Last year, Democrats chose newly elected Virginia Governor Tim Kaine to deliver the Democratic response to President Bush's State of the Union address. Kaine barely mentioned the war in Iraq and mostly spoke about domestic issues, just as President Bush did tonight. He was a red state Governor who won with a smile on his face.
This year Democrats--perhaps reflecting their newfound confidence--chose another Virginian to rebut Bush, but one who's not afraid to go toe to toe with the President, both on domestic policy and matters of war and peace. Unlike Kaine, Webb is more likely to scowl than smile. His implicit message is that serious times deserve serious men.
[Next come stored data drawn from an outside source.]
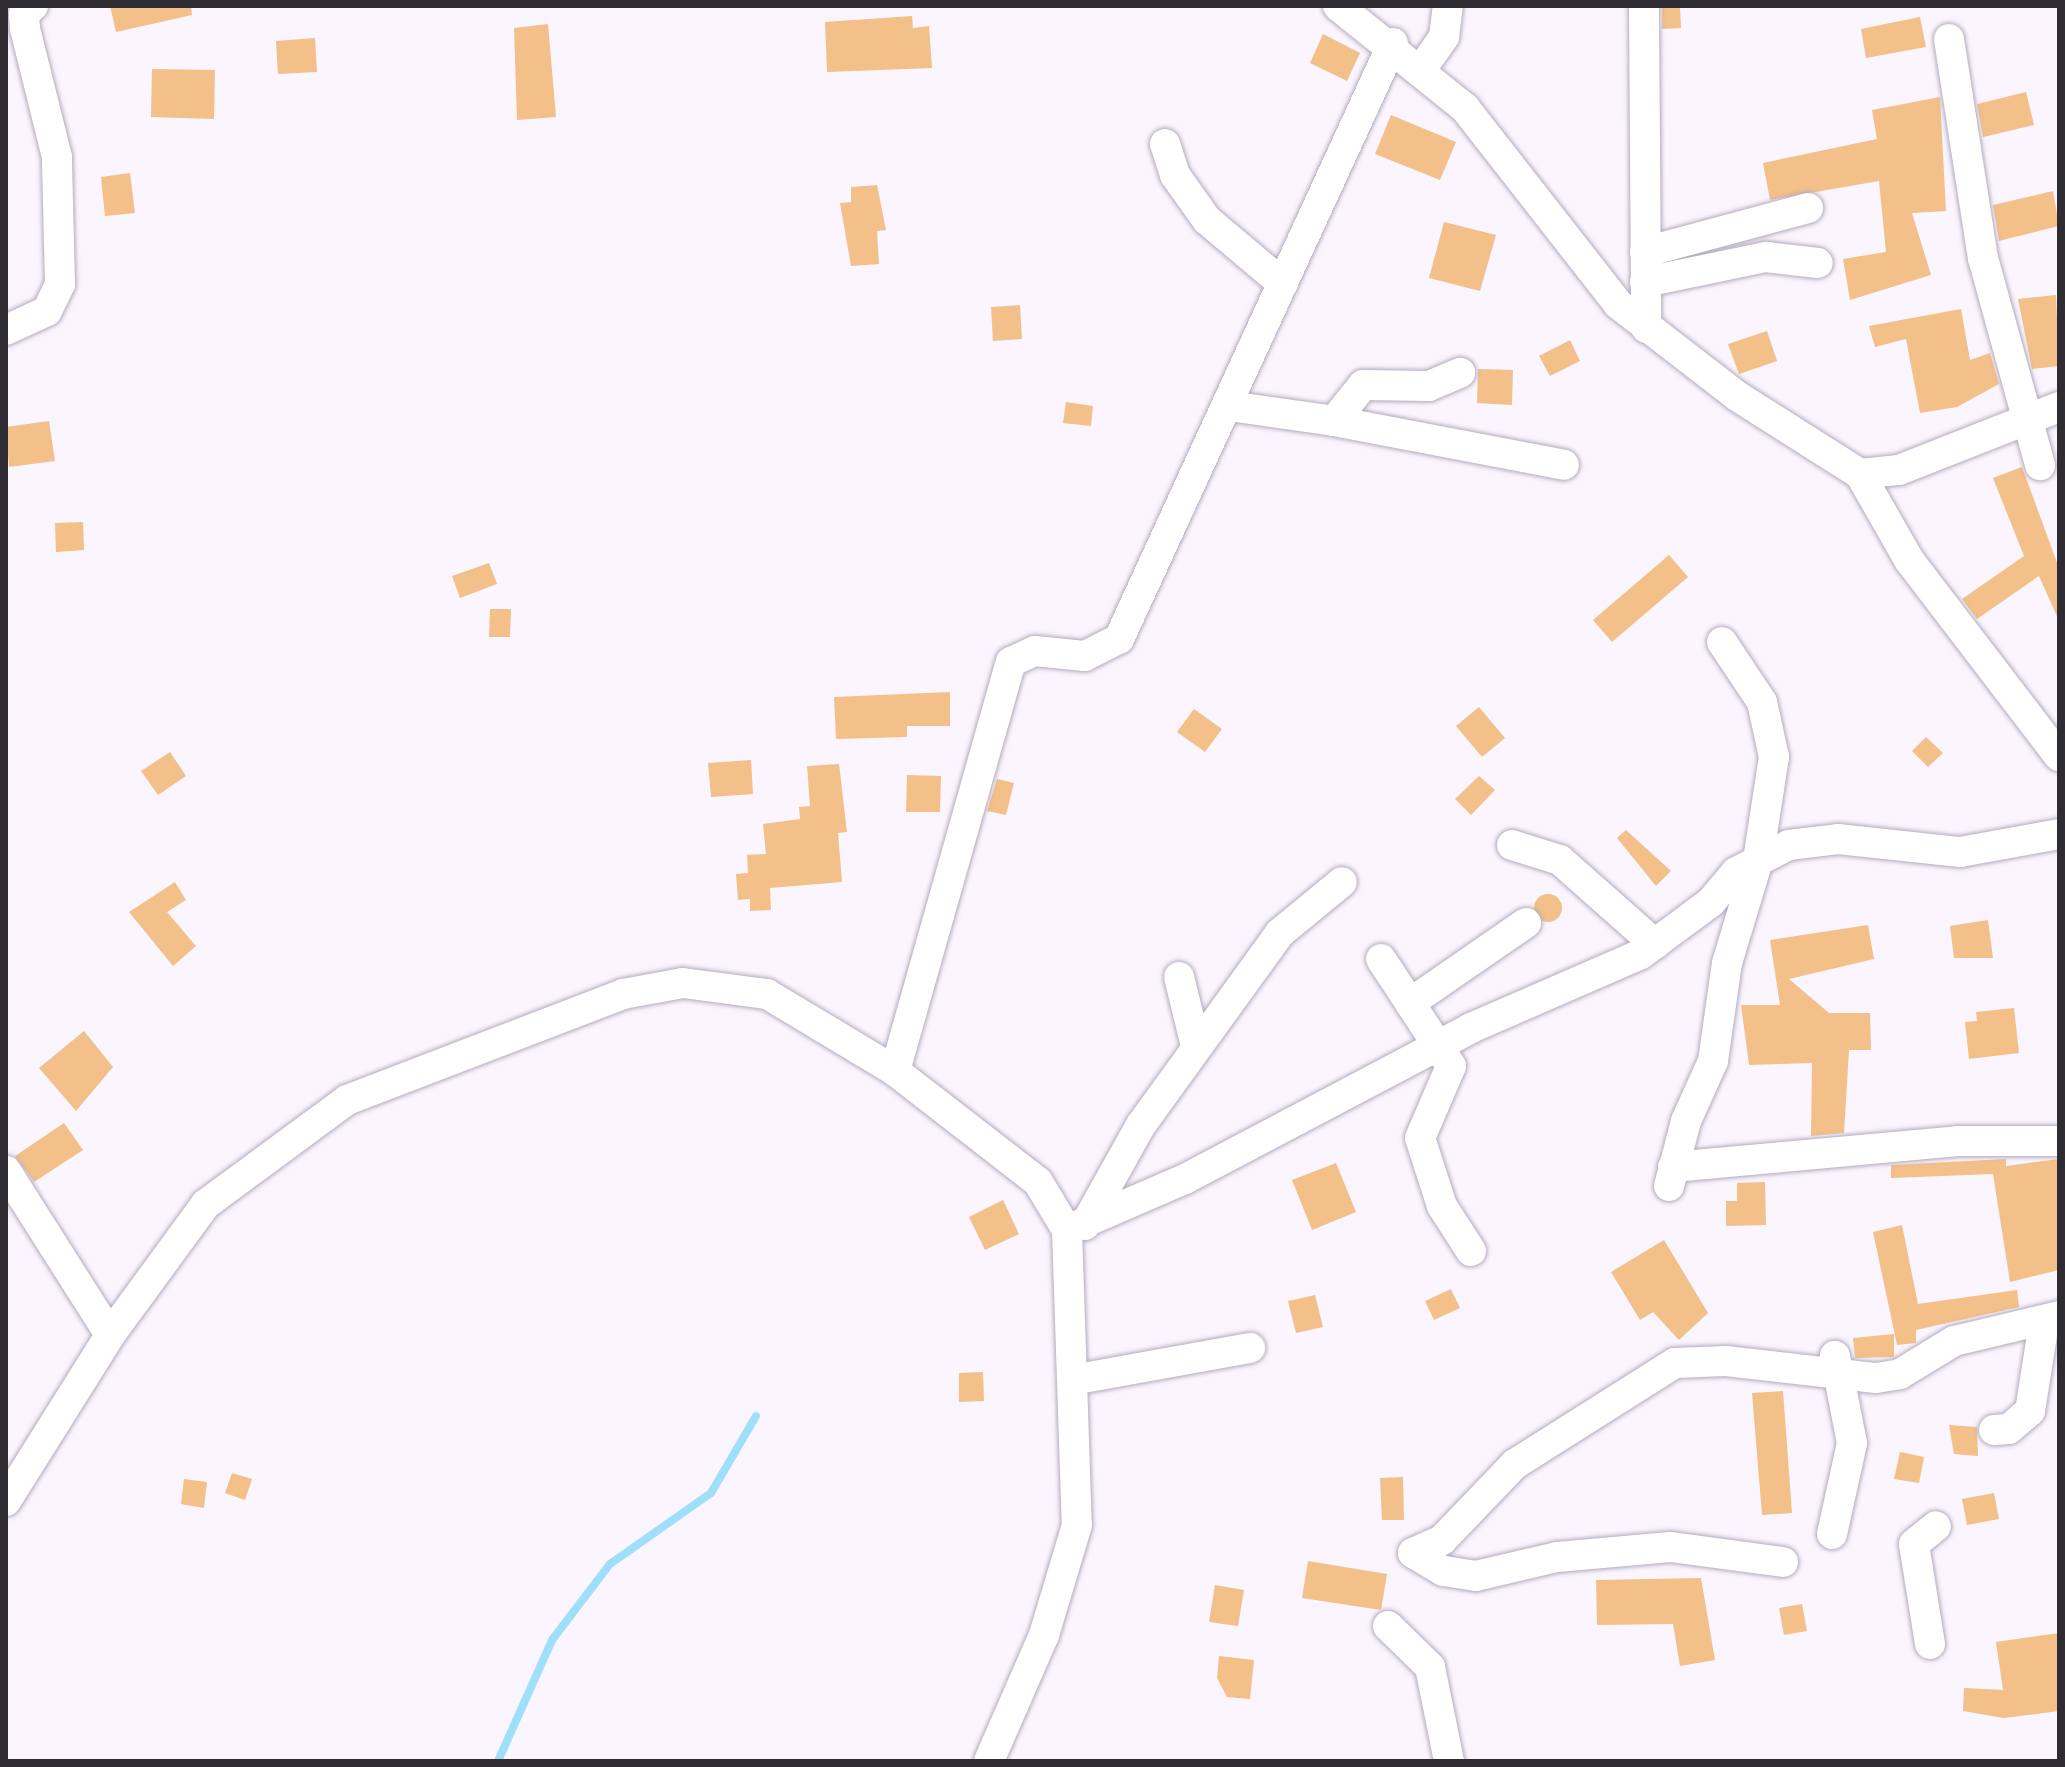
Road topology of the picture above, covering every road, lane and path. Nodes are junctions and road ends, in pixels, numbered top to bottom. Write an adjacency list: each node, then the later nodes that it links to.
1 (33, 6): 14 (street)
2 (1338, 6): 6 (street)
3 (1448, 6): 7 (street)
4 (1644, 6): 11 (street)
5 (1949, 39): 18 (street)
6 (1393, 43): 7 (street); 12 (street)
7 (1423, 67): 13 (street)
8 (1165, 144): 12 (street)
9 (1808, 208): 11 (street)
10 (1818, 263): 11 (street)
11 (1645, 267): 13 (street)
12 (1283, 284): 16 (street)
13 (1646, 328): 22 (street)
14 (6, 330)
15 (1460, 373): 19 (street)
16 (1229, 406): 19 (street); 36 (street)
17 (2059, 407): 18 (street)
18 (2028, 419): 21 (street); 22 (street)
19 (1334, 421): 20 (street)
20 (1564, 465)
21 (2040, 465)
22 (1860, 474): 24 (street)
23 (1722, 642): 27 (street)
24 (2059, 756)
25 (2059, 834): 27 (street)
26 (1512, 845): 30 (street)
27 (1758, 860): 30 (street); 37 (street)
28 (1342, 882): 34 (street)
29 (1526, 923): 33 (street)
30 (1655, 944): 35 (street)
31 (1381, 959): 33 (street)
32 (1179, 977): 34 (street)
33 (1410, 1003): 35 (street)
34 (1196, 1046): 39 (street)
35 (1436, 1046): 39 (street); 40 (street)
36 (895, 1071): 39 (street); 42 (street)
37 (2059, 1141)
38 (6, 1171): 42 (street)
39 (1076, 1228): 45 (street)
40 (1471, 1251)
41 (2052, 1320): 44 (street); 46 (street)
42 (110, 1335): 47 (street)
43 (1250, 1348): 45 (street)
44 (1837, 1363): 49 (street); 50 (street)
45 (1077, 1379): 53 (street)
46 (1994, 1430)
47 (6, 1501)
48 (1936, 1526): 52 (street)
49 (1832, 1534)
50 (1783, 1562)
51 (1388, 1626): 54 (street)
52 (1930, 1644)
53 (989, 1761)
54 (1449, 1761)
Webb's upset of George Allen and now infamous exchange with President Bush at the White House in November set the tone for the new Congress. When asked by Bush "How's your boy?" a reference to Webb's 24-year-old son serving as a Marine in Iraq, Webb responded: "I'd like to get them out of Iraq, Mr. President."
"That's not what I asked you," Bush said. "How's your boy?"
"That's between me and my boy, Mr. President," Webb said, ending the conversation.
The moment was a deeply symbolic one, proving that President Bush's days of ruling like a king had come to an end. Democrats could be blunt, uncompromising and outspoken. During his campaign, the former Republican Secretary of the Navy "transformed into one of the unlikeliest protest candidates ever," Bob Moser wrote of Webb last October. Now he's becoming a similarly unlikely spokesman for his party.
In his speech tonight, Webb emphasized two issues that brought him and so many other new Democrats to Congress: the rising inequality between rich and poor and the toll the war in Iraq has taken on this nation.
Webb is a keen student of history and the strongest part of his speech came when he invoked the leadership of presidents past.
"Regarding the economic imbalance in our country, I am reminded of the situation President Theodore Roosevelt faced in the early days of the 20th century. America was then, as now, drifting apart along class lines. The so-called robber barons were unapologetically raking in a huge percentage of the national wealth. The dispossessed workers at the bottom were threatening revolt.
Roosevelt spoke strongly against these divisions. He told his fellow Republicans that they must set themselves ‘as resolutely against improper corporate influence on the one hand as against demagogy and mob rule on the other.' And he did something about it.
As I look at Iraq, I recall the words of former general and soon-to-be President Dwight Eisenhower during the dark days of the Korean War, which had fallen into a bloody stalemate. 'When comes the end?' asked the General who had commanded our forces in Europe during World War Two. And as soon as he became President, he brought the Korean War to an end.
These Presidents took the right kind of action, for the benefit of the American people and for the health of our relations around the world. Tonight we are calling on this President to take similar action, in both areas. If he does, we will join him. If he does not, we will be showing him the way."
Take just one instance that often gets forgotten these days: New Orleans. At the beginning of his speech Webb said that he hoped the President was "serious about…restoring the vitality of New Orleans." In fact, tonight Bush conveniently failed to mention Hurricane Katrina. "I do not see myself voting for any more money for these reconstruction and economic projects inside Iraq when we have places like New Orleans that haven't gotten help," Webb said recently. Leadership--both foreign and domestic--Webb realizes, begins at home.